Low Income Families Have Less Than £100 in Savings

Published: 24/02/2017 and written by R Rosen

Low Income Families Have Less Than £100 in Savings

Low income families in the UK have on average less than £100 in savings, according to a recent report. Families earning £1,500 or less each month were found to have an average of £95 in savings and investments, excluding money being saved into pensions. This is down from the previous year where low income families typically had savings of £136. UK based short term loan provider, Mr Lender, looks at the effect inflation has had on savings.

Low Income Families Have Less Than £100 in Savings

The Family Finances report carried out by insurance company, Aviva, surveyed 2,300 people aged between 18 and 55. The people surveyed also had to live as part of a family group for them to be included. According to the survey only three regions in the UK have more than £3,000 in savings per household.
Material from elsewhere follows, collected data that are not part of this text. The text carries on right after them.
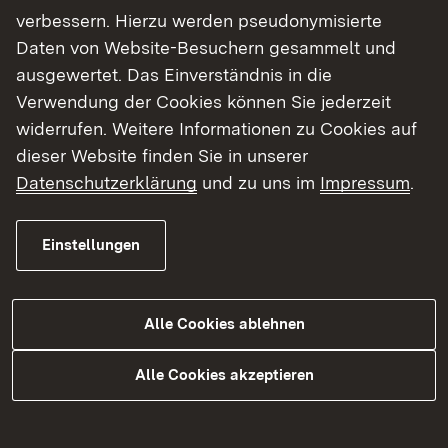
Erstaufnahmeeinrichtung (EA) für
verbessern. Hierzu werden pseudonymisierte
Flüchtlinge Kornwestheim
Daten von Website-Besuchern gesammelt und
ausgewertet. Das Einverständnis in die
Notunterkunft (NUK) für Flüchtlinge
Verwendung der Cookies können Sie jederzeit
Sindelfingen
widerrufen. Weitere Informationen zu Cookies auf
Höhere Aufnahmebehörde
dieser Website finden Sie in unserer
Datenschutzerklärung
und zu uns im
Impressum
.
Flüchtlingsaufnahme in den Stadt- und
Landkreisen
Einstellungen
Freiwillige Ausreise
Integration
Alle Cookies ablehnen
Ombudswesen für die
Flüchtlingserstaufnahme
Alle Cookies akzeptieren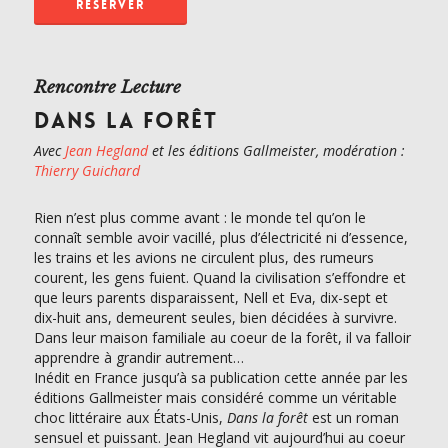
RÉSERVER
Rencontre Lecture
DANS LA FORÊT
Avec
Jean Hegland
et les éditions Gallmeister, modération :
Thierry Guichard
Rien n’est plus comme avant : le monde tel qu’on le
connaît semble avoir vacillé, plus d’électricité ni d’essence,
les trains et les avions ne circulent plus, des rumeurs
courent, les gens fuient. Quand la civilisation s’effondre et
que leurs parents disparaissent, Nell et Eva, dix-sept et
dix-huit ans, demeurent seules, bien décidées à survivre.
Dans leur maison familiale au coeur de la forêt, il va falloir
apprendre à grandir autrement…
Inédit en France jusqu’à sa publication cette année par les
éditions Gallmeister mais considéré comme un véritable
choc littéraire aux États-Unis,
Dans la forêt
est un roman
sensuel et puissant. Jean Hegland vit aujourd’hui au coeur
London tops the list with average savings of more than £13,000, which is claimed to be due to higher earnings in the city. The West Midlands came in at the bottom of the list, with average savings of less than £2,000 per household. Scotland was found to have average household savings of £2,595, while Wales had savings of £4,167.
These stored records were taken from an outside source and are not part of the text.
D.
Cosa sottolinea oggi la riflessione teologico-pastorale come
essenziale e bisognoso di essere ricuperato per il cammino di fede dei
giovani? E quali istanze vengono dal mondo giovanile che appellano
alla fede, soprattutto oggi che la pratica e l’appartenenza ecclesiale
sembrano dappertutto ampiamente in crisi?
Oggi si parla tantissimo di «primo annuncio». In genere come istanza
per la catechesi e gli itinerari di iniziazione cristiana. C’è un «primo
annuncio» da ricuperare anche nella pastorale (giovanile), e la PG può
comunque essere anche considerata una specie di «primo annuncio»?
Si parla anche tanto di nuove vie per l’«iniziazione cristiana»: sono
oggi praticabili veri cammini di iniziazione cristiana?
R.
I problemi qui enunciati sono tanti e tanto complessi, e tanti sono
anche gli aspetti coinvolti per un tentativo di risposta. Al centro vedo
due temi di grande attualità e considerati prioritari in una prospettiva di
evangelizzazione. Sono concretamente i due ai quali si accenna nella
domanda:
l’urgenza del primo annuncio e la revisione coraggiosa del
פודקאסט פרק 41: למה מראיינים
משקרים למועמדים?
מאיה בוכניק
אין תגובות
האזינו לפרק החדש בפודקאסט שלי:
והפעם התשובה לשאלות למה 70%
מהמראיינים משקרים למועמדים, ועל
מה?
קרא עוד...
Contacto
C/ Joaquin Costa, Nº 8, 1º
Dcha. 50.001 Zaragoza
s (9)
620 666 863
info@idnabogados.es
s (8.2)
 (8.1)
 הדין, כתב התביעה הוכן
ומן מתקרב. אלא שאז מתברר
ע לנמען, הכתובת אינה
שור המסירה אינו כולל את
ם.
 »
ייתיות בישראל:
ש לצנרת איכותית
Aviva’s Managing Director, Paul Brencher, said “the gulf between low and high income families is showing signs of widening, in a worrying indication that those less fortunate are finding their finances increasingly stretched. While high-income families have been able to increase their savings pots, those with low-incomes have seen theirs fall to less than £100. With inflation climbing fast, families are understandably concerned about the impact of rising prices on their household purse.”
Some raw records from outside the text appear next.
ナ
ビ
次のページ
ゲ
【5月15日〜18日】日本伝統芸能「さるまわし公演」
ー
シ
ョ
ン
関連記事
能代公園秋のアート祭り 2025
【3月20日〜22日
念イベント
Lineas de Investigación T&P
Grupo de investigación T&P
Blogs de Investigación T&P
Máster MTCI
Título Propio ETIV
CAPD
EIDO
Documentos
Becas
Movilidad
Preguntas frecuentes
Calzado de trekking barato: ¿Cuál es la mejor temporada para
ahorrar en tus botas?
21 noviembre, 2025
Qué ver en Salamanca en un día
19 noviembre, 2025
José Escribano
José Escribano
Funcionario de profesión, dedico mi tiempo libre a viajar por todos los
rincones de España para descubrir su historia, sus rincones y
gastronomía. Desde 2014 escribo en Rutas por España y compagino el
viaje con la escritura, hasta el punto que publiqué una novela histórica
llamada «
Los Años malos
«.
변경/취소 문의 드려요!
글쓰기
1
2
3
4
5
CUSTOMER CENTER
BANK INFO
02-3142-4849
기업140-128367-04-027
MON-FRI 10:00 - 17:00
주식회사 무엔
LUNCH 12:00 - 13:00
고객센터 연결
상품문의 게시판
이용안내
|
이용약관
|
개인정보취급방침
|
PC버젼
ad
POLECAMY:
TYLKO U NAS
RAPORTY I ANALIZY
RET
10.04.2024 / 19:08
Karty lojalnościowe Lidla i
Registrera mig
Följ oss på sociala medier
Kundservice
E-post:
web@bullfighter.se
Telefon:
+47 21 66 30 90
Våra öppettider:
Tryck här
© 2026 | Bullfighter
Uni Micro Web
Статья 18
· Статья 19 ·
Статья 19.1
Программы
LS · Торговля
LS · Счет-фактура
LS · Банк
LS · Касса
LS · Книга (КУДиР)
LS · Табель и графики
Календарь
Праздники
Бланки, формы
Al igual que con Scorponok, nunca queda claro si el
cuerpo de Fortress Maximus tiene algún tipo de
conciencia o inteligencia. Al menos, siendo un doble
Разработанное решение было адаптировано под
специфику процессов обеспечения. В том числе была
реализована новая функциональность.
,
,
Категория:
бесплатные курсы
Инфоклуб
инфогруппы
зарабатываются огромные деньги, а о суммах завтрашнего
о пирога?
Home ownership has also reportedly begun to decline. The number of families who own their own is at a four year low, as 64% of the UK are currently homeowners. Low income families are the least likely to own their own home, at 41%, while 90% of high income families own their home.

Brencher says that despite record low mortgage rates, low income families could find it difficult to come up with the deposit, and to qualify for these low rates. He said “Britain’s broken housing market means becoming a homeowner is a distant dream for many families, and government plans must swiftly be turned into action to stem the tide of inequality.”

The effects of inflation

The rate of inflation is a way of measuring how the price of goods is reacting to the economy. When the price of goods goes up, the rate of inflation goes up. When inflation is high, business owners tend to benefit the most in the short term. As the cost of their products increase, they start to make more money. Low income families however tend to feel the brunt of inflation the most as the rising cost of living makes it increasingly difficult to cover the cost of basic necessities.

It can also be difficult to handle rising inflation if wages do not rise at an equal pace. People on fixed or frozen wages may find it the most difficult to handle as they are not earning enough to manage the rising cost of goods.

How low income families are likely to be affected by inflation

As inflation continues to rise, low income families will see their household bills begin to rise. Food shopping is one bill which is likely to become a more expensive affair in the coming months. As a way of combating rising inflation, the Bank of England is likely to keep interest rates low – this means low income households are likely to have even less of an incentive to save. House prices are also likely to increase as the cost of borrowing falls as a result of the low interest rates.

Although interest rates remain at lows of 0.25%, Brencher stresses the importance of  continuing to save to tackle rising inflation. Household bills are set to rise over the coming months, as are a number of other costs. But to avoid the danger of falling into financial difficulty, low income families should continue to save in the meantime.